News Insights from the CJEU regarding cooperation agreements between contracting authorities
On May 28 2020, the European Court of Justice (CJEU) provided preliminary rulings in Case C-796/18 Informatikgesellschaft für Software-Entwicklung (ISE) mbH ./. Stadt Köln, and on June 4, in Case C-429/19 Remondis GmbH ./. Abfallzweckverband Rhein-Mosel-Eifel.
Both cases concerned the frequently debated issue of public contracts between contracting authorities; and in particular, the interpretation of the exemption in Article 12(4) in Directive 2014/24/EU on public procurement (the “Directive”), referred to as the “Hamburg exemption.” The exemption means that contracting authorities can enter into cooperation agreements with each other without carrying out a public procurement procedure.
Thus, under certain conditions, the Directive allows contracting authorities to cooperate with each other, using each other’s capacity to perform public service tasks they are required to perform, instead of procuring a contract with a supplier.
The main question in the preliminary rulings was to determine when a co-operation agreement falls outside the scope of the Directive.
The cases are thus of particular importance as guidance for contracting authorities that wish to enter into cooperation agreements without having to apply the procedures in accordance with the Directive.
The main proceedings in the national court
Case C-796/18 concerned a cooperation between the federal state of Berlin and the city of Cologne. The state had purchased software used for managing operations within the fire brigade which it, through an agreement, allowed the city to use free of charge. The contracting authorities also entered into a cooperation agreement which allowed the other party to take part in any future development of the software.

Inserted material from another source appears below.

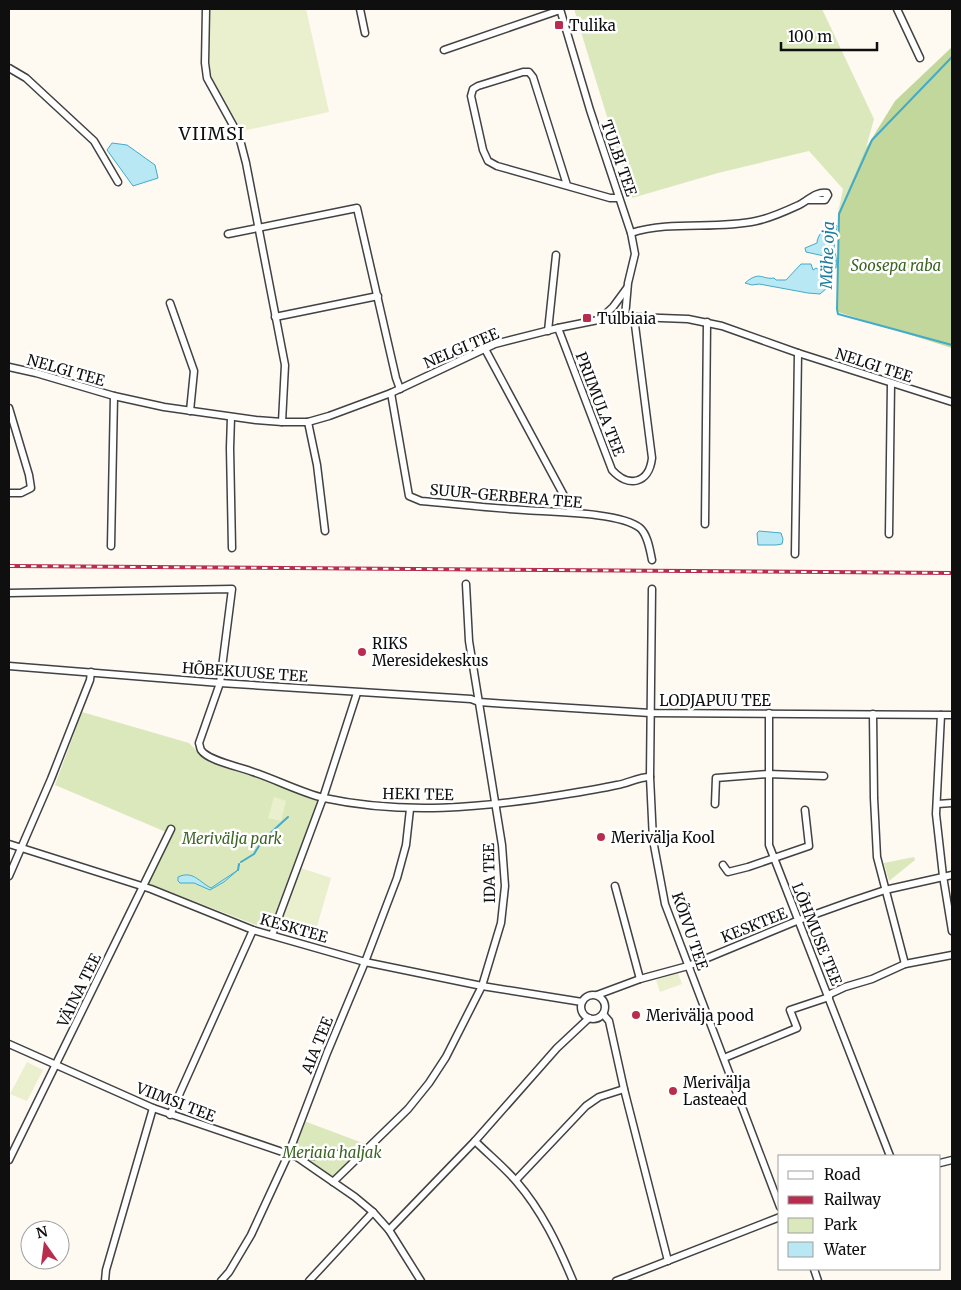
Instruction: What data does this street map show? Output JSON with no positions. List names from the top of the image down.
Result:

Case C-429/19 concerned the management of residual waste in a waste facility. Two German districts and one city jointly controlled a union, which was tasked with carrying out the duties of the districts and the city to recycle and dispose of waste. The union itself did not have the capacity to handle the waste and therefore subcontracted 80 percent of the waste to private companies and the remaining 20 percent to a third district with its own responsibility for waste management within its territory.
The preliminary rulings of the CJEU
In Case C-796/18, the CJEU began by clarifying that the contract in question needs to be a public one in order for the exemption from the rules on public procurement to be applicable. The CJEU found that a public contract exists when an agreement is mutually binding, which was considered to be the case in the main proceedings because the parties had undertaken to share software development with each other. The Directive furthermore requires that the cooperation concerns public services. The CJEU found that cooperation regarding activities that are subordinate to public services can also be covered if the activities contribute to the performance of the public services. Lastly, the CJEU clarified that, to benefit from the exemption, the cooperation between contracting authorities may not lead to a private company making a profit.
In Case C-429/19, the CJEU found that the contract in question was intended solely for one authority to provide the other with a paid service. In order for it to be a cooperation within the meaning of the Directive, it is necessary for all parties to participate in the provision of the public services that are the subject of the cooperation.
It can therefore not be considered a cooperation when one of the contracting parties’ only contribution is to reimburse costs. In such cases, the public contract is not exempt from the procurement rules.
As elaborated by the CJEU and the Directive, the exemption is available solely to organizations that fall within the definition of “contracting authority” in the Directive. Suppliers may thus not be parties to such agreements. The agreement must relate to a cooperation designed to achieve the contracting authorities’ common goals, and must also relate to public services. Further, the cooperation must only be governed by considerations related to the public interest. The cooperation can hence not relate to commercial activities. The participating authorities’ cooperation activity may not exceed 20 percent of the activity in the relevant market
In the current rulings, the CJEU clarifies that both of the contracting authorities need to contribute, not just by paying costs, in order for the contract to come under the exemption in the Directive. Of particular interest is that the CJEU highlights that activities that are support services to public services also can be the subject of a cooperation as long as they contribute to the actual performance of the public services.
These two cases serve to further clarify and define what a public contract is. The CJEU emphasizes that a public contract can exist even in cases where there are no obligations to pay for the service or product, as long as the contract is mutually binding for both parties. The CJEU also points out that cooperation between contracting authorities must not lead to a private company making a profit. This highlights that contracting authorities not only have to comply with the rules of the Directive, but also must take into consideration the rules of competition law. Before entering into a cooperation, the authorities should therefore consider the effects that their proposed cooperation may have on competition.
Thus, the preliminary rulings bring important insights to what is required for a cooperation agreement to fall within the scope of Article 12(4) in the Directive; and brings more clarity regarding the scope and conditions for the application of the Hamburg exemption.